Exactly. Nobody's on board with paying at least twice as much for software though. But that's what you get when things change and you have to refactor BOTH your code AND your tests.
But what is your process for determining code is correct, and is it really faster and more reliably than writing tests? Sheer force of will? Running it through your brain a few times? Getting peer review? I often find tests that all things being equal tests are just the fastest way to review my own work, even if I hate writing them sometimes.
To have automated tests does not mean you have well-defined requirements.
I 100% agree with capturing requirements in tests. However, I argue that TDD does not cause that to happen.
I'd even make a stronger statement. Automated tests that don't capture a requirement should be deleted. Those sorts of tests only serve to hinder future refactoring.
A good test for a sort method is one that verifies data is sorted at the end of it. A bad test for a sort method is one that checks to see what order elements are visited in the sorting process. I have seen a lot of the "element order visit" style tests but not a whole lot of "did this method sort the data" style tests.
Imagine that in the process of implementing the sort method, you decide "I'm going to use a heap sort".
So, you say "Ok, I'll need a `heapify` method and a `siftDown` methods, so I'm going to write the tests to make sure both of those are working properly". But remember, we started this discussion saying "we need a sort method". So now, if you decide "You know what, heapsort is garbage, let's do tim sort instead!" Now, all the sudden you've got a bunch of useless tests. In the best case, you can simply delete those tests, but often devs often get intimidated deleting such tests "What if something else needs the `heapify` method"?
And that's exactly the problem I was pointing out with the example. We started the convo saying "tests couple implementation" and that's what's happened here. Our tests are making it seem like heap sort is the implementation we should use when we started this convo, we just needed a sorting method.
But now imagine we are talking about something way more complicated and/or less well known than a sorting algorithm. Now, it becomes a lot harder to sift out which tests are for implementation things and which are for requirements things. Without deleting the "these tests make sure I did a good implementation" future maintainers of the code are left to guess on what's a requirement and what's an implementation detail.
You don't write unit tests for heap sort, you write them for sort. Then you get them to pass using heap sort. Later, you replace heap sort with tim sort, and you can write it quickly and with confidence, because the test suite shows you when you've succeeded.
Public interfaces should change only under extreme circumstances, so needing to refactor legacy tests should be a rare event. Those legacy tests will help ensure that your public interface hasn't changed as it is extended to support changing requirements. You should not be testing private functions, leaving you free to refactor endlessly behind the public interface. What goes on behind the public interface is to be considered a black box. The code will ultimately be tested by virtue of the public interface being tested.

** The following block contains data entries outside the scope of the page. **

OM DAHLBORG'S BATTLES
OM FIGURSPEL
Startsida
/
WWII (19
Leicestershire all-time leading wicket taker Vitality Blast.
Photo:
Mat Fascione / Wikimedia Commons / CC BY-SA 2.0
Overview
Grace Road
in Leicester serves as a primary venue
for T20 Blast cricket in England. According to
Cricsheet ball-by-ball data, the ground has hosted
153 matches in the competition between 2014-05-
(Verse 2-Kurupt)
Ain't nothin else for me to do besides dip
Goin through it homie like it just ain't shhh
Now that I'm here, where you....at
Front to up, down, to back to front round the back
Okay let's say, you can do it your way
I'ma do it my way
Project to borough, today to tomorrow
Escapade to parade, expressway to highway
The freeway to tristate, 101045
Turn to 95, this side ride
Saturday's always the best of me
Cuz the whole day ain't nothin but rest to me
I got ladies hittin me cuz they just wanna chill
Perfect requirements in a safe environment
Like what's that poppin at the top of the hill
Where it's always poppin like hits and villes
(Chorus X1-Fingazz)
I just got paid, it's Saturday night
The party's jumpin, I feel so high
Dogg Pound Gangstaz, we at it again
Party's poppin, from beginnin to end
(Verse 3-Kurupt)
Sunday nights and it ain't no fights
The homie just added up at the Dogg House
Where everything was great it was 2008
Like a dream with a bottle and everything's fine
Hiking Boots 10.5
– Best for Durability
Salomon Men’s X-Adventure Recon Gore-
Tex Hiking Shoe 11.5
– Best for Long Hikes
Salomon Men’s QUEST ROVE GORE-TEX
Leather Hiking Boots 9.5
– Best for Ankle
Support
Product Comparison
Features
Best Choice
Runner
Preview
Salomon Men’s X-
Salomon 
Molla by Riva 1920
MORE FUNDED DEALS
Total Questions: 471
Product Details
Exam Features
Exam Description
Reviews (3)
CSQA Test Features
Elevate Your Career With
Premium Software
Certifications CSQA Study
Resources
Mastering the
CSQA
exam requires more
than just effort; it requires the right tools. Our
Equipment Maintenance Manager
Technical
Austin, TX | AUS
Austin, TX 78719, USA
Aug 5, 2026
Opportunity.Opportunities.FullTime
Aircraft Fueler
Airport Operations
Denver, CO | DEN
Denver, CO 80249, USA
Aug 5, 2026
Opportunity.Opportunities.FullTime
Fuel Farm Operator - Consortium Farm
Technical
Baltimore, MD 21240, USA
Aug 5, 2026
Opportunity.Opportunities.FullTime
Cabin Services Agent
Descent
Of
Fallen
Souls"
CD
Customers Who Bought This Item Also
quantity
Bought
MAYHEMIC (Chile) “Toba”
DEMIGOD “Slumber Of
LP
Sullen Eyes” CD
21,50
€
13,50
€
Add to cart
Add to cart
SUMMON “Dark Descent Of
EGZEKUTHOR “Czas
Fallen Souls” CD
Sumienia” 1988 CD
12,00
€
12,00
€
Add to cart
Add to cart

Assuming any piece of code won't or shouldn't be changed feels wrong. If you're a library developer you have to put processes in place to account for possible change. If not those public interfaces are just as refactorable as any other code imo. Nothing would be worse than not being able to implement a solution in the best manner because someone decided on an interface a year ago and enshrined it in unit tests.
Much, much worse is users having to deal with things randomly breaking after an update because someone decided they could make it better.
That's not to say you can't seek improvement. The public interface can be expanded without impacting existing uses. If, for example, an existing function doesn't reflect your current view of the world add a new one rather than try to jerry-rig the old one. If the new solutions are radically different such that you are essentially rewriting your code from scratch, a clean break is probably the better route to go.
If you are confident that existing users are no longer touching your legacy code, remove it rather than refactor it.
Things change. You change the code in response. What broke? Without the tests, you don't know.
"Things change" include "you fixed a bug". Bug fixes can create new bugs (the only study I am familiar with says 20-50% probability). Did your bug fix break anything else? How do you know? With good test coverage, you just run the tests. (Yes, the tests are never complete enough. They can be complete enough that they give fairly high confidence, and they can be complete enough to point out a surprising number of bugs.)
Does that make you pay "at least twice"? No. It makes you pay, yes, but you get a large amount of value back in terms of actually working code.
That can be an acceptable risk actually and it does quite often. There are two conceptually different phases in SDLC: verification that proves implementation is working according to spec and validation that proves that spec matches business expectations. Automated tests work on first phase, minimizing the risk that when reaching the next phase we will be validating the code that wasn’t implemented according to spec. If that risk is big enough, accepting the refactoring costs after validation may make a lot of sense.
Is it twice as much? I think unsound architectural practices in software is the root cause of this issue, not red green refactor.
You aren't doing "double the work" even though it seems that way on paper, unless the problem was solved with brittle architectural foundations and tightly coupled tests.
At the heart of this problem is most developers don't quite grasp boundary separation intuitively I think.